3.71 Marketing of imported dairy products occupies an important section of the overall dairy marketing system in Nigeria. Imported dairy products, which contribute more than 50% of all dairy products that are consumed in Nigeria, are marketed by private companies. Even though there is a considerable degree of competition for the domestic market amongst these private companies that import and market dairy products in Nigeria, FAO reckons that dairy products have remained beyond the reach of a large part of the population in Nigeria because the majority of the population have low purchasing power, while the prices of the available imported dairy products are relatively high. The Government of Nigeria would like to see the dairy products reach as many groups of the population as possible, yet it would be fairly difficult to rationalize the dairy marketing policies in order to direct the flow of marketed dairy products to achieve that objective when the distribution system is controlled by private companies.

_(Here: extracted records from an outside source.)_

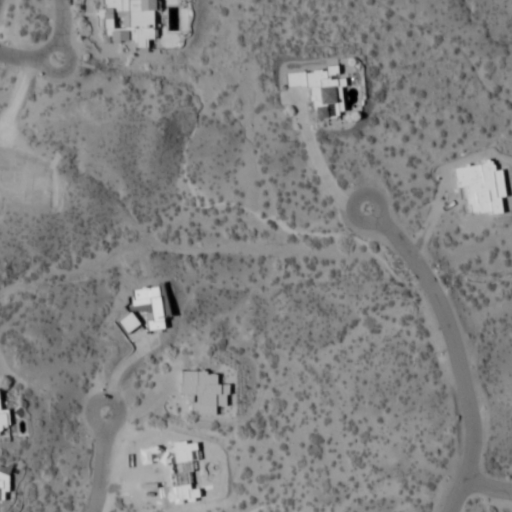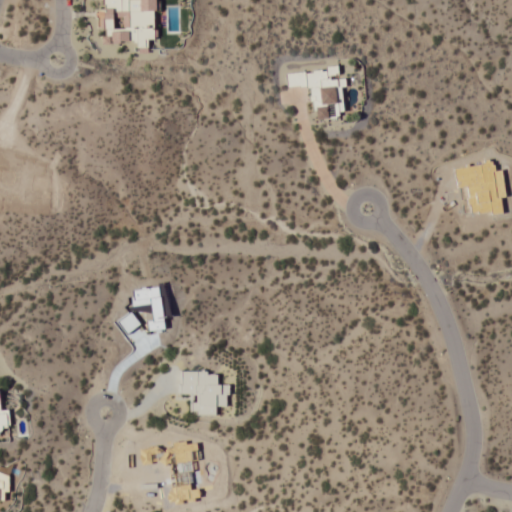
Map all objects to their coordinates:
road: (54, 57)
building: (319, 90)
road: (317, 167)
road: (457, 349)
building: (202, 391)
building: (3, 420)
road: (106, 463)
building: (3, 483)
road: (489, 488)
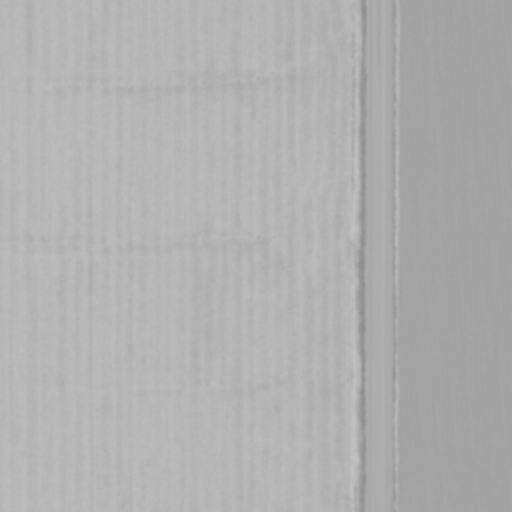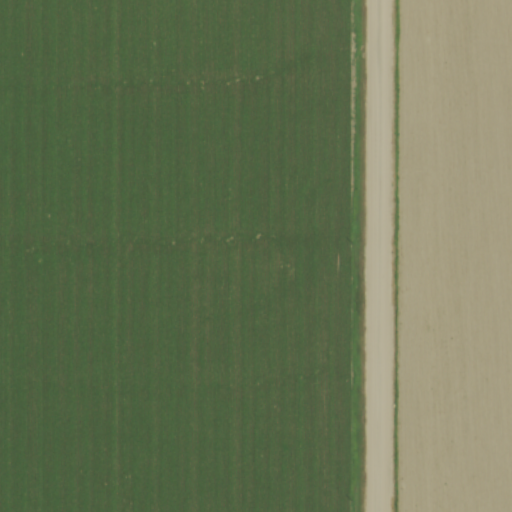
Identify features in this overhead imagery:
road: (377, 256)
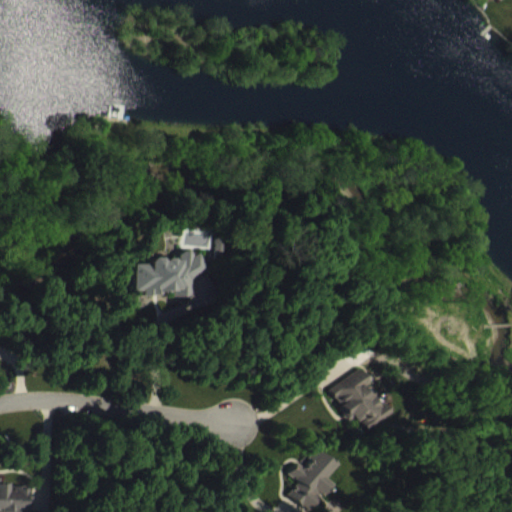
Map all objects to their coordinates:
building: (175, 289)
road: (154, 338)
road: (288, 397)
road: (119, 404)
building: (359, 413)
building: (314, 489)
building: (14, 505)
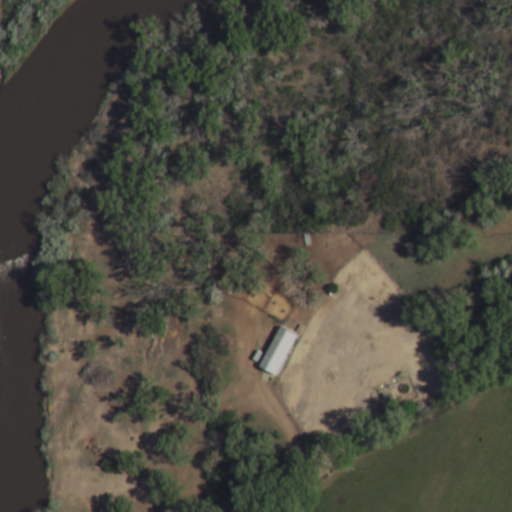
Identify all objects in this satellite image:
river: (12, 152)
river: (13, 237)
building: (279, 351)
road: (193, 412)
crop: (427, 464)
road: (289, 465)
road: (28, 485)
road: (89, 488)
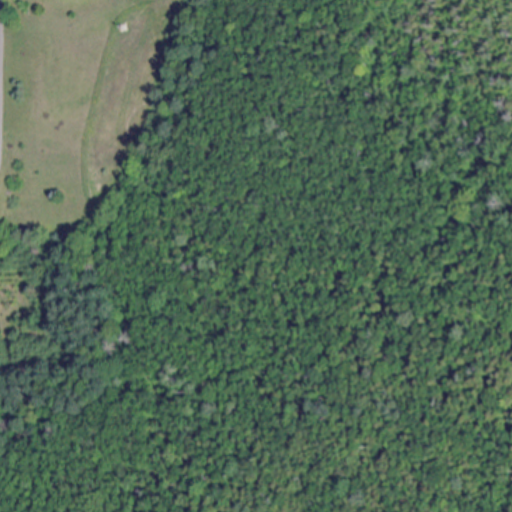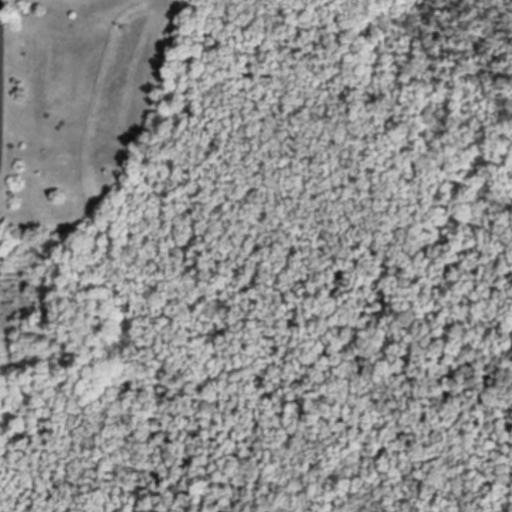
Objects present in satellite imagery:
road: (1, 80)
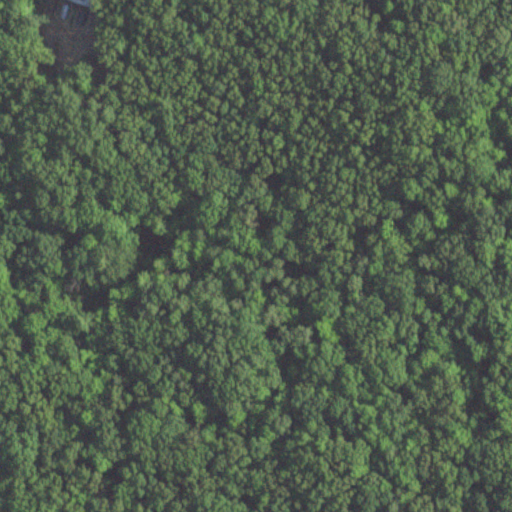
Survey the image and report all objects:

3.72 Even though the efforts by the Government of Nigeria to introduce intensive and semi-intensive, livestock production systems since the late 1940s (see paragraph 3.52) to serve as the nuclei for modern livestock production systems in various parts of the country do not appear to have made a major impact yet, there are indications that some changes in the traditional livestock production systems have been occurring gradually during the last couple of decades. For instance, the FMOA/GRNC Report (1981) notes that there has been an important structural transformation of the traditional livestock production system during the last few decades. Of the traditional Fulani graziers who used to practice transhumant pastoralist livestock production systems, 40%-50% are now settled (sedentary), while another 20%-30% are estimated to be semi-settled. Thus only about 2096-40% of the Fulani tribesmen still follow the traditional transhumant livestock production practices. The Federal Government of Nigeria views these developments with great interest because they suggest that there is now more scope than ever before for the transformation of the traditional subsistence-oriented dairy production systems into systems geared toward producing milk and milk products primarily for the market.

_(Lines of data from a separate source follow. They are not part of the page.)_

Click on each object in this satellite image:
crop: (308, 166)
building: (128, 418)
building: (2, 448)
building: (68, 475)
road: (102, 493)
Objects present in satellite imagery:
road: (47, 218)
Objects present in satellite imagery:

(v) A recapitulation of dairy development and marketing systems in sub-Saharan Africa

3.73 The review of the dairy development and marketing patterns in Kenya and Ethiopia (for Eastern Africa), Burundi (for Central Africa), Zambia (for Southern Africa) and Nigeria (for Western Africa) generally suggests that only a small proportion of the total output of dairy products in sub-Saharan Africa actually enters the marketing system. Most of the output of dairy products is consumed within the producing households, and this is particularly true in the case of the traditional livestock production subsector, which is dominated by indigenous livestock breeds and whose production goal is normally to meet the household requirements of dairy products. The modern dairying subsector, which produces mainly for the market and has some improved (upgraded or crossbred) as well as exotic livestock breeds, is relatively small in terms of its share in the total regional output of dairy products.

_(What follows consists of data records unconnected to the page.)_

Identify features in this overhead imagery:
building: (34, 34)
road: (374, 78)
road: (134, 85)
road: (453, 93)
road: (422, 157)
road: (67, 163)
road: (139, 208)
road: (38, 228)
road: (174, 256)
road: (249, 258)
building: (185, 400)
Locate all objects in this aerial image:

3.74 Sub-Saharan Africa has become a large net importer of dairy products over the last two decades, and it appears that the region will continue to depend on dairy imports to close the gap between domestic production and effective demand for dairy products for some time in the foreseeable future. Most of the countries in the region will, no doubt, continue to import dry milk and butteroil as recombining material for the production of liquid milk to be supplied particularly to the urban areas. Therefore, measures to improve the marketing infrastructure and to facilitate the linking of rural and urban areas in order to improve the efficiency of the distribution of both locally produced and recombined dairy products should be accorded a high priority. Even though one can expect that a large proportion of imported dairy products will be consumed in urban areas, there is no doubt that it will often be necessary to distribute some of these products, especially the recombined liquid milk, to the rural areas as well.